→ WHAT THE TASK REQUIRES
Copy out the records verbatim, beginning with the line that contains "What is the spread" and continuing through the line that contains "What is the label of the 9th", including both of those lines.

→ SUPPLIED ENTRIES
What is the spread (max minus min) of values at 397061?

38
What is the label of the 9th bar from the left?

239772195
* * *
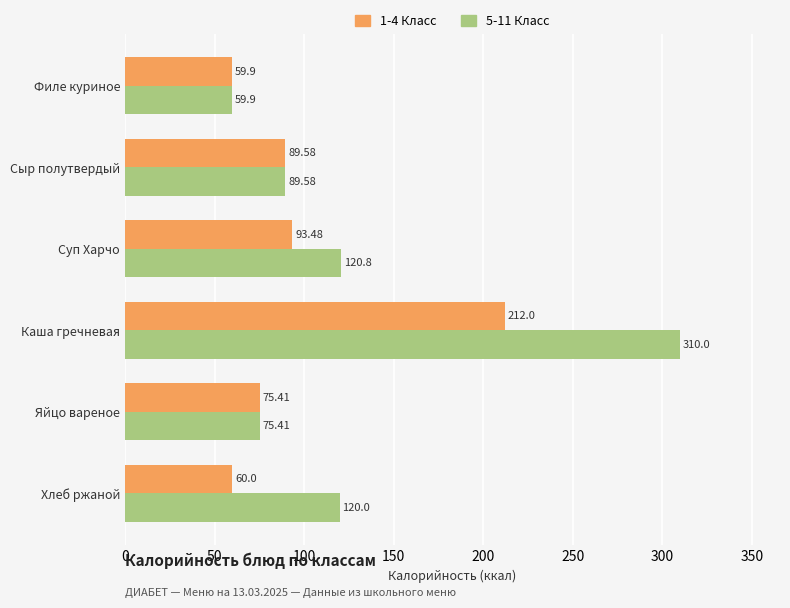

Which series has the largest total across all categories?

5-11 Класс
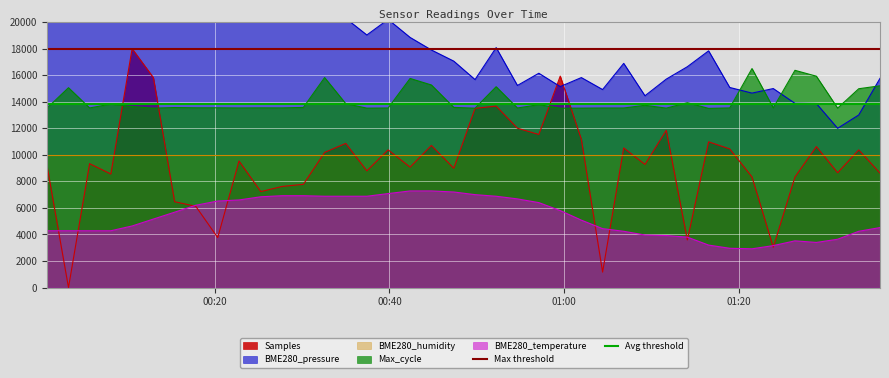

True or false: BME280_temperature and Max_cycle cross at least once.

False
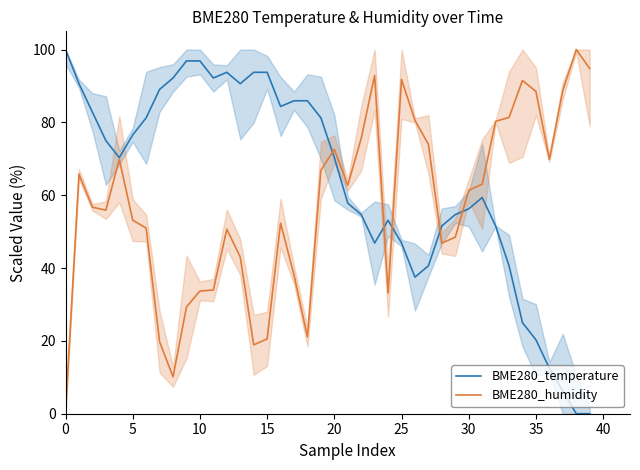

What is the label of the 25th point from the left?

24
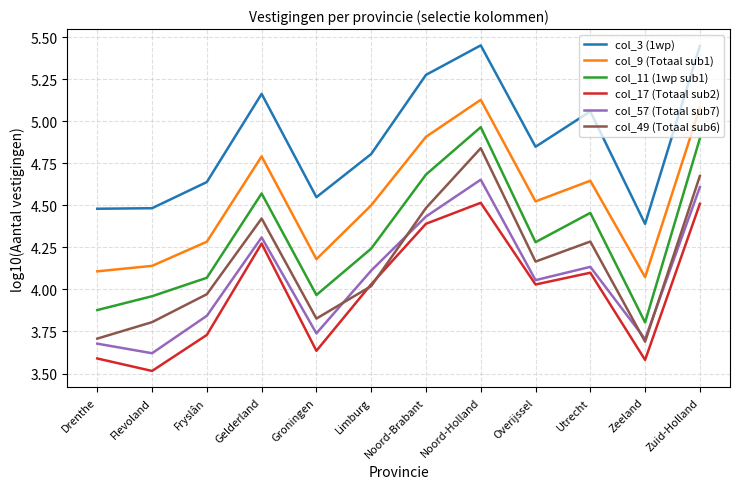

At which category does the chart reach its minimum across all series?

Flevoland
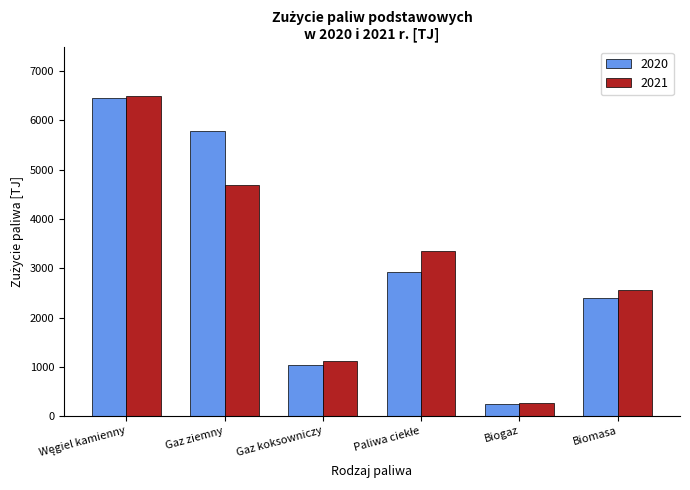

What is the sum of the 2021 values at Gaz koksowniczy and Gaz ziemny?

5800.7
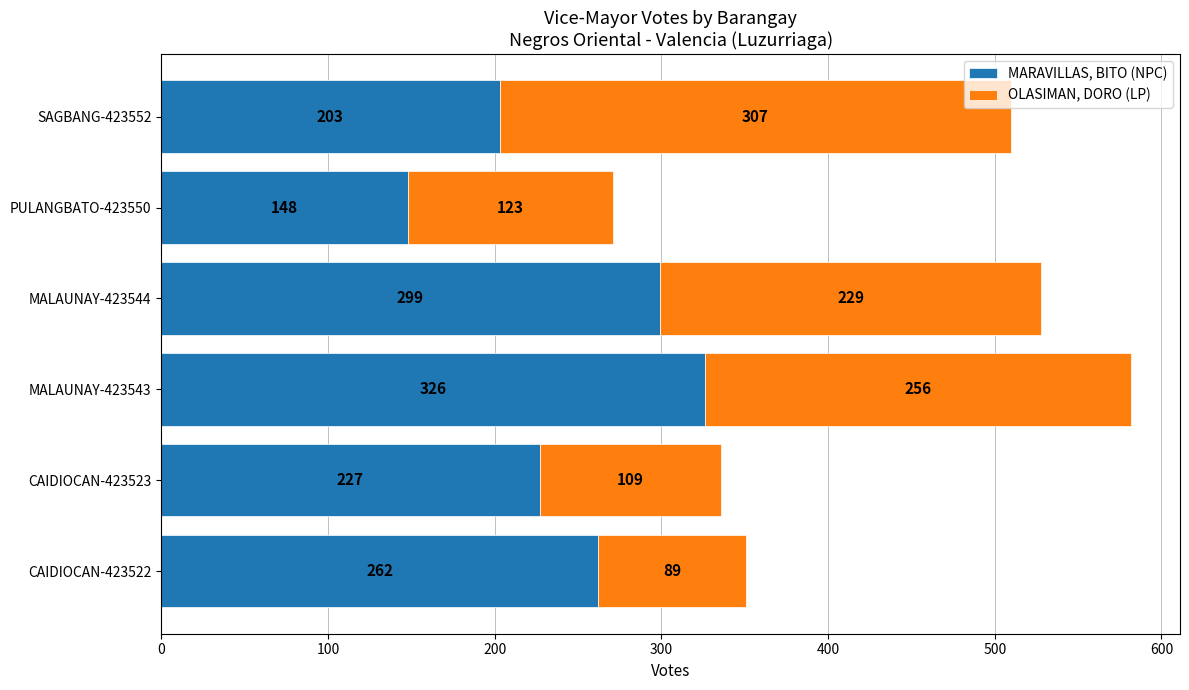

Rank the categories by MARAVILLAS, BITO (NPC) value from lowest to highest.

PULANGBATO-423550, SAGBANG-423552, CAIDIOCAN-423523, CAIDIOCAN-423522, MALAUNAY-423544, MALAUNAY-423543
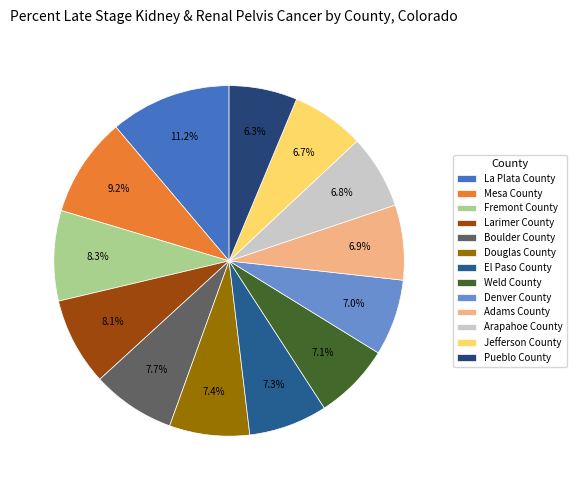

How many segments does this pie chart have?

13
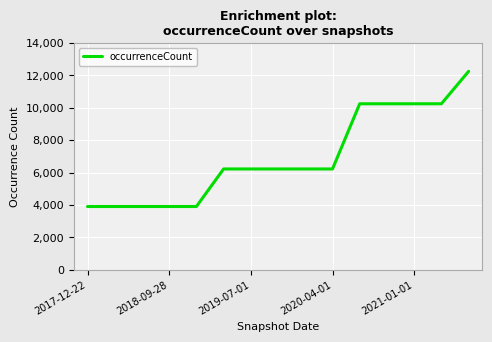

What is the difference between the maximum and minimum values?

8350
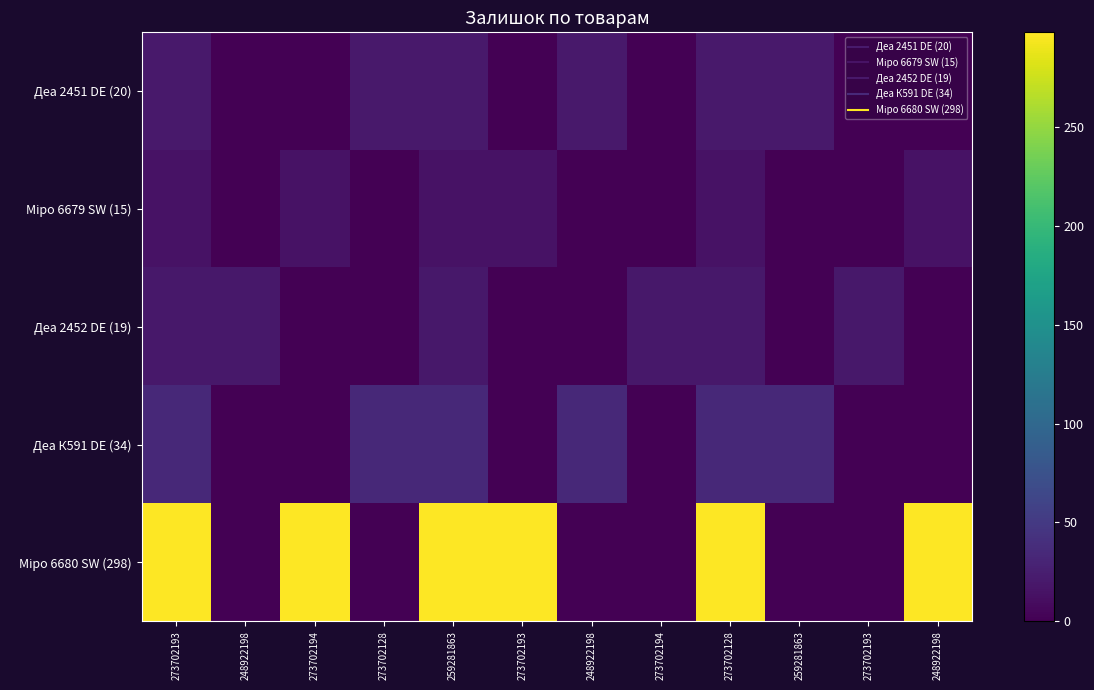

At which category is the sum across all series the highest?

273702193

→ WORKED SOLUTION
What is the spread (max minus min) of values at 397061?

38
What is the label of the 9th bar from the left?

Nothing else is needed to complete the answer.